Reproduce the entries below exactly, but only from the line containing "トリックテイキング好きで、チーム戦（このゲー" to the line containing "fevereiro de 2024, o", inclusive.

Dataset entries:
>>>>

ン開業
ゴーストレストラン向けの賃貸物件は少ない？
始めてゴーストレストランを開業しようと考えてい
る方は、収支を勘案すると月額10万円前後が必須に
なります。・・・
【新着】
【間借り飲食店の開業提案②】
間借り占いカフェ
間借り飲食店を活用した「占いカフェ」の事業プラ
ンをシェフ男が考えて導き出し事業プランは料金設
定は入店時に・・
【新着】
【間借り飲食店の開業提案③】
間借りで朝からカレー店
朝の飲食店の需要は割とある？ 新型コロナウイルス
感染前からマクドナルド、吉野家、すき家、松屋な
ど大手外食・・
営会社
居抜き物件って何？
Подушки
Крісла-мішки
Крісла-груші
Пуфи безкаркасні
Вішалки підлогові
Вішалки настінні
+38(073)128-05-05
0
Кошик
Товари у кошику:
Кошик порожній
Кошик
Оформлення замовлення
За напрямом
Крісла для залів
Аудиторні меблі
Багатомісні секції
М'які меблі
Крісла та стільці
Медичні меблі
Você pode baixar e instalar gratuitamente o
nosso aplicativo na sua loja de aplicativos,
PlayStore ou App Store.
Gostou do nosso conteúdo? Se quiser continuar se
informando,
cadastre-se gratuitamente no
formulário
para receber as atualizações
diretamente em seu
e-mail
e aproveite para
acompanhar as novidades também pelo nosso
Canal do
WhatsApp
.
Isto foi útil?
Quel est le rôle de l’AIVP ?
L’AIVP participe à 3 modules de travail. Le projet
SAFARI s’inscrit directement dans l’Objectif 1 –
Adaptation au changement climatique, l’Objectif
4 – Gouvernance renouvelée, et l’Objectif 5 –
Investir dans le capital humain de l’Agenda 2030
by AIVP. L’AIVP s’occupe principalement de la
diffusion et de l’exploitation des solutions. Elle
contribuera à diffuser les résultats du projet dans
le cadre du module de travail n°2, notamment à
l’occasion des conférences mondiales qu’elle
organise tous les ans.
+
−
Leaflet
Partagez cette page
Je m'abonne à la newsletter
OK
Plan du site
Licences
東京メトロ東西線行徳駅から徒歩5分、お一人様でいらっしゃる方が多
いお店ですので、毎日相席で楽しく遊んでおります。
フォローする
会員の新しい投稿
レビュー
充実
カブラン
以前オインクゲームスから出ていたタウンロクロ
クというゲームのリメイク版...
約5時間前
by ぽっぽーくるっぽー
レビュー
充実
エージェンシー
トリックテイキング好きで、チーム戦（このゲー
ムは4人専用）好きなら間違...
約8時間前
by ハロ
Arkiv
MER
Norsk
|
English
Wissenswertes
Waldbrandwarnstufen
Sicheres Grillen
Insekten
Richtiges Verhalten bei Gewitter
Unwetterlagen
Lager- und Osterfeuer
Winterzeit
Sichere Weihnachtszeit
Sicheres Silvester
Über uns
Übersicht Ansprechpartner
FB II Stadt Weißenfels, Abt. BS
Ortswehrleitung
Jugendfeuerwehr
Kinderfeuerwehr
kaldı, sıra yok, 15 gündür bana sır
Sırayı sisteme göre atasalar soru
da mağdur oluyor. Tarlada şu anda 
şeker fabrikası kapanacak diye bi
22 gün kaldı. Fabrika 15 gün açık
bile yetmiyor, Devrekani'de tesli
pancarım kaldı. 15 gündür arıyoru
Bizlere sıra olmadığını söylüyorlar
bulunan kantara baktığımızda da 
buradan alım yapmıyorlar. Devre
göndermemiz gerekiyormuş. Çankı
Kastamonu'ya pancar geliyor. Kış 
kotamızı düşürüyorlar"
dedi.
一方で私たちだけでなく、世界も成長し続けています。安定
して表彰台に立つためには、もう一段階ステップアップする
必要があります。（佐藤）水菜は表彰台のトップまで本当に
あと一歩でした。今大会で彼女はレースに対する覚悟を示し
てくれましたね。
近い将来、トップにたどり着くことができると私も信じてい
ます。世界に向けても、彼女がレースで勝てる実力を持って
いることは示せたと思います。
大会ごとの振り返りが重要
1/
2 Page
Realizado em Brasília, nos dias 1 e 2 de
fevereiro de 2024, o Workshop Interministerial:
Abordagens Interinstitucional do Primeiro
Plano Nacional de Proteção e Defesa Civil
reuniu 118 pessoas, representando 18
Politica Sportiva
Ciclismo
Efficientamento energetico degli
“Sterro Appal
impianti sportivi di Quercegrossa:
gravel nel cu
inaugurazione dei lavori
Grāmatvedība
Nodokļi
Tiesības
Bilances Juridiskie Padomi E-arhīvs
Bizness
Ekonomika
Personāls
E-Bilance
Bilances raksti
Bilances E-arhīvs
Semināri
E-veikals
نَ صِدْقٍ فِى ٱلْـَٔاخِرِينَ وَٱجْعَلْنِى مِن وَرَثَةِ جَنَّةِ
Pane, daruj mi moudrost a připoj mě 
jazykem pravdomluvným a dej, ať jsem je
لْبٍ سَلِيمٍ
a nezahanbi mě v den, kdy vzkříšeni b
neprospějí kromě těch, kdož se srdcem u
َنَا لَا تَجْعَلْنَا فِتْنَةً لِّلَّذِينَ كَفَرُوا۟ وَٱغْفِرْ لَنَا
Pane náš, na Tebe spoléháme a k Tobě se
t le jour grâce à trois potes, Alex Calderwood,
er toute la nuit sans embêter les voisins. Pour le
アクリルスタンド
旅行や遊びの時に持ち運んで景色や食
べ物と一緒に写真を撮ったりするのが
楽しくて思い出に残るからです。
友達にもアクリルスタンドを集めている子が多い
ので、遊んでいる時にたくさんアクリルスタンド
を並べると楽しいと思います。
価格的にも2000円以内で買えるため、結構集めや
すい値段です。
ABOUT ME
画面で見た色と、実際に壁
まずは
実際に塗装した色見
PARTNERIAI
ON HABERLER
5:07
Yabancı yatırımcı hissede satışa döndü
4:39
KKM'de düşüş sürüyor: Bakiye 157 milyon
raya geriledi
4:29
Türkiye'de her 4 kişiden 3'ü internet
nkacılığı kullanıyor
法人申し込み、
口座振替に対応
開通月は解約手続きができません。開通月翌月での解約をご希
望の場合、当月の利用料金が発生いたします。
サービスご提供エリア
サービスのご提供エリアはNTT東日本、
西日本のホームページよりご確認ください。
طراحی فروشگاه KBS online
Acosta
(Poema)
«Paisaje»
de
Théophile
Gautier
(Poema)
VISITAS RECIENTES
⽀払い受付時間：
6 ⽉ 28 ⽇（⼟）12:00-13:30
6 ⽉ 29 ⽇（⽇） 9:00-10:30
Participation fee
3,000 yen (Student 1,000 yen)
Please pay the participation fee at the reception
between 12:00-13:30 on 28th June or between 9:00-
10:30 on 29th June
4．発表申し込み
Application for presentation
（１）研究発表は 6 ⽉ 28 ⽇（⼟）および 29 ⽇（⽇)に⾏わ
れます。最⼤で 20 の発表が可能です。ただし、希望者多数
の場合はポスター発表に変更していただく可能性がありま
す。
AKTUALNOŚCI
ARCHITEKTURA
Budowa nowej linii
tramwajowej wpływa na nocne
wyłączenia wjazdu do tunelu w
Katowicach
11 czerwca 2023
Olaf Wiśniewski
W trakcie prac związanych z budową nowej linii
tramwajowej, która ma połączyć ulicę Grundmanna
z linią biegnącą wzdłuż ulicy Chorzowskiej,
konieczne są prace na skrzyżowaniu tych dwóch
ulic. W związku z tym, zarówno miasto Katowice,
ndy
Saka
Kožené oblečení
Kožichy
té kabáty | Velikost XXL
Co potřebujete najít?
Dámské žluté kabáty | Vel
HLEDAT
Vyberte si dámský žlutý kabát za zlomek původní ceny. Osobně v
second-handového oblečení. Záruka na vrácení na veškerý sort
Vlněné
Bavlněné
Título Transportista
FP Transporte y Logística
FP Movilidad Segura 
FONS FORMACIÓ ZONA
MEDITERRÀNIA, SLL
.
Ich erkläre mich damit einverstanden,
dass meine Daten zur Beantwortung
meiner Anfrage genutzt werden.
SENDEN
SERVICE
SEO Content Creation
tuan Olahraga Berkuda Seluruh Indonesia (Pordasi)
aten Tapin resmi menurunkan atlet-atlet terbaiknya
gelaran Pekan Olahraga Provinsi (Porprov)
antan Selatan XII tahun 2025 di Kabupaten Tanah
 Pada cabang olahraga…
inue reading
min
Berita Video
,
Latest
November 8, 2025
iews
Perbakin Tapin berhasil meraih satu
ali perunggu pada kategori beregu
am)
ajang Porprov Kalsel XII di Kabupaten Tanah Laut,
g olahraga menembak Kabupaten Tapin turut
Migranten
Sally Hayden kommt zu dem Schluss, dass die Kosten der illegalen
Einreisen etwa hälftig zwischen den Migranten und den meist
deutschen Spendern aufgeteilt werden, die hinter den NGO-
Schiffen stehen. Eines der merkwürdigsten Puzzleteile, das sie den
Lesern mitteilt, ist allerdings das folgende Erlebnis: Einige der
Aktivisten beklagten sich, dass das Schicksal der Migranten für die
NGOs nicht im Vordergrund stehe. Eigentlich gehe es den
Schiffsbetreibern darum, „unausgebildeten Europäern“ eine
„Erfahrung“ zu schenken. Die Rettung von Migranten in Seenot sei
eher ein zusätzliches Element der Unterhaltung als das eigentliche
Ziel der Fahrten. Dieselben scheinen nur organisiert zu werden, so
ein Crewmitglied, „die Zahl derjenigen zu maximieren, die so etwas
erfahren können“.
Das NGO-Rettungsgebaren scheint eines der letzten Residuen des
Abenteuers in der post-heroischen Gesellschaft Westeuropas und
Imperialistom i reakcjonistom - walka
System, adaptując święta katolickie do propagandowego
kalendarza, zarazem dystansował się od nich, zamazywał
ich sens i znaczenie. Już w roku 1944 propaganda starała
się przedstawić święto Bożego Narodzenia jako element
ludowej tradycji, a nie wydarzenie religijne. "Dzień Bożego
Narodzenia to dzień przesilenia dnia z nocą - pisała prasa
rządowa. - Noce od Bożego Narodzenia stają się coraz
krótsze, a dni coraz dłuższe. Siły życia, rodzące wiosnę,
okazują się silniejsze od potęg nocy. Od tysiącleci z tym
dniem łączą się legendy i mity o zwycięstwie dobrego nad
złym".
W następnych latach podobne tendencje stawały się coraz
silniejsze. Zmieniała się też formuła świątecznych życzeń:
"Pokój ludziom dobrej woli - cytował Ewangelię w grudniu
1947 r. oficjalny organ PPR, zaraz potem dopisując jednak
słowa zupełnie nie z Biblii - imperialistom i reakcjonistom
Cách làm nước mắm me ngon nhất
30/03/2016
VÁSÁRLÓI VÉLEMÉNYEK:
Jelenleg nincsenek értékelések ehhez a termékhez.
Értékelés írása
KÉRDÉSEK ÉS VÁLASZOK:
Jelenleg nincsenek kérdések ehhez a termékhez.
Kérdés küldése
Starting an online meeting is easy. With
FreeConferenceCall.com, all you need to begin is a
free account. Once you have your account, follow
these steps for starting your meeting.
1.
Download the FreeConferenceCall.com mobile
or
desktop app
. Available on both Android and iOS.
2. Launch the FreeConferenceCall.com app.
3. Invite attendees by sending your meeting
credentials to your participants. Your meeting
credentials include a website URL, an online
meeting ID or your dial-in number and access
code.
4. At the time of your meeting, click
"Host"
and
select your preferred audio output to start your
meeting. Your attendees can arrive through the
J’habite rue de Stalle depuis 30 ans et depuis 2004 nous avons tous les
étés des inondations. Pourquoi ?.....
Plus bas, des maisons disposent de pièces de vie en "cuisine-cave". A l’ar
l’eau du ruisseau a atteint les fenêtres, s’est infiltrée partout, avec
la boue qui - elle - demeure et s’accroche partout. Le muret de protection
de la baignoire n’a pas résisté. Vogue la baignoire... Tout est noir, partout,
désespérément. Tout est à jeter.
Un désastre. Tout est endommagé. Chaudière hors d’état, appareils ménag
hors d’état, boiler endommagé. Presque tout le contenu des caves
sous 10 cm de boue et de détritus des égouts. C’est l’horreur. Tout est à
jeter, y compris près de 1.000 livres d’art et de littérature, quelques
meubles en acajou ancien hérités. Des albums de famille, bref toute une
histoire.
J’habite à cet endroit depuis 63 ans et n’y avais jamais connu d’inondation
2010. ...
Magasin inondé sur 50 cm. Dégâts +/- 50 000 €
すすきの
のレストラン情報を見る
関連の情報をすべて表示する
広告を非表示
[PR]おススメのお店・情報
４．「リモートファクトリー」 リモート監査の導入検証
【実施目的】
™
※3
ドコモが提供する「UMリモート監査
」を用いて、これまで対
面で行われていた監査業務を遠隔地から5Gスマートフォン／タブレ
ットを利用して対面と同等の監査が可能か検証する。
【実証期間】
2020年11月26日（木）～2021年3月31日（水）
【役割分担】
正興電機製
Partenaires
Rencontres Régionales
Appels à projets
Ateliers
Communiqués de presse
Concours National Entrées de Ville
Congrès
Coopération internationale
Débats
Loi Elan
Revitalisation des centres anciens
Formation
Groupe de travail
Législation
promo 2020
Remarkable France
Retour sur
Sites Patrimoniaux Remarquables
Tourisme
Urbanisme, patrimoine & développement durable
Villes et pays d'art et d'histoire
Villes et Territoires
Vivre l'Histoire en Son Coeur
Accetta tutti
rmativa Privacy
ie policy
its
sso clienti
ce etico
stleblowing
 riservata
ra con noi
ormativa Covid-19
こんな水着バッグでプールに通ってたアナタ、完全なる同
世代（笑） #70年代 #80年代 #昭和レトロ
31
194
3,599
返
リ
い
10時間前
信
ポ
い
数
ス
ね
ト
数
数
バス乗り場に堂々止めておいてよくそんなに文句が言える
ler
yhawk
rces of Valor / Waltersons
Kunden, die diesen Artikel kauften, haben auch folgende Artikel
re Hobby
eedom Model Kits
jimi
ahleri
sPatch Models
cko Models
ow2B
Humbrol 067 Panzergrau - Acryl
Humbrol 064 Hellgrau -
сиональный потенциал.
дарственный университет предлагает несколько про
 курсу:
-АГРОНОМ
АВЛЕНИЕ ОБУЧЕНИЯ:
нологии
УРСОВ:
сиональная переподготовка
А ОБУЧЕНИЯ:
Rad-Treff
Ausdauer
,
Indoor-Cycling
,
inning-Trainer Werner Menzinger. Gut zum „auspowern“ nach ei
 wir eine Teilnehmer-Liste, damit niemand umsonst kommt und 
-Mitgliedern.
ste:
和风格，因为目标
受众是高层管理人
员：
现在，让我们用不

<<<<

Answer to the exercise:
トリックテイキング好きで、チーム戦（このゲー
ムは4人専用）好きなら間違...
約8時間前
by ハロ
Arkiv
MER
Norsk
|
English
Wissenswertes
Waldbrandwarnstufen
Sicheres Grillen
Insekten
Richtiges Verhalten bei Gewitter
Unwetterlagen
Lager- und Osterfeuer
Winterzeit
Sichere Weihnachtszeit
Sicheres Silvester
Über uns
Übersicht Ansprechpartner
FB II Stadt Weißenfels, Abt. BS
Ortswehrleitung
Jugendfeuerwehr
Kinderfeuerwehr
kaldı, sıra yok, 15 gündür bana sır
Sırayı sisteme göre atasalar soru
da mağdur oluyor. Tarlada şu anda 
şeker fabrikası kapanacak diye bi
22 gün kaldı. Fabrika 15 gün açık
bile yetmiyor, Devrekani'de tesli
pancarım kaldı. 15 gündür arıyoru
Bizlere sıra olmadığını söylüyorlar
bulunan kantara baktığımızda da 
buradan alım yapmıyorlar. Devre
göndermemiz gerekiyormuş. Çankı
Kastamonu'ya pancar geliyor. Kış 
kotamızı düşürüyorlar"
dedi.
一方で私たちだけでなく、世界も成長し続けています。安定
して表彰台に立つためには、もう一段階ステップアップする
必要があります。（佐藤）水菜は表彰台のトップまで本当に
あと一歩でした。今大会で彼女はレースに対する覚悟を示し
てくれましたね。
近い将来、トップにたどり着くことができると私も信じてい
ます。世界に向けても、彼女がレースで勝てる実力を持って
いることは示せたと思います。
大会ごとの振り返りが重要
1/
2 Page
Realizado em Brasília, nos dias 1 e 2 de
fevereiro de 2024, o Workshop Interministerial:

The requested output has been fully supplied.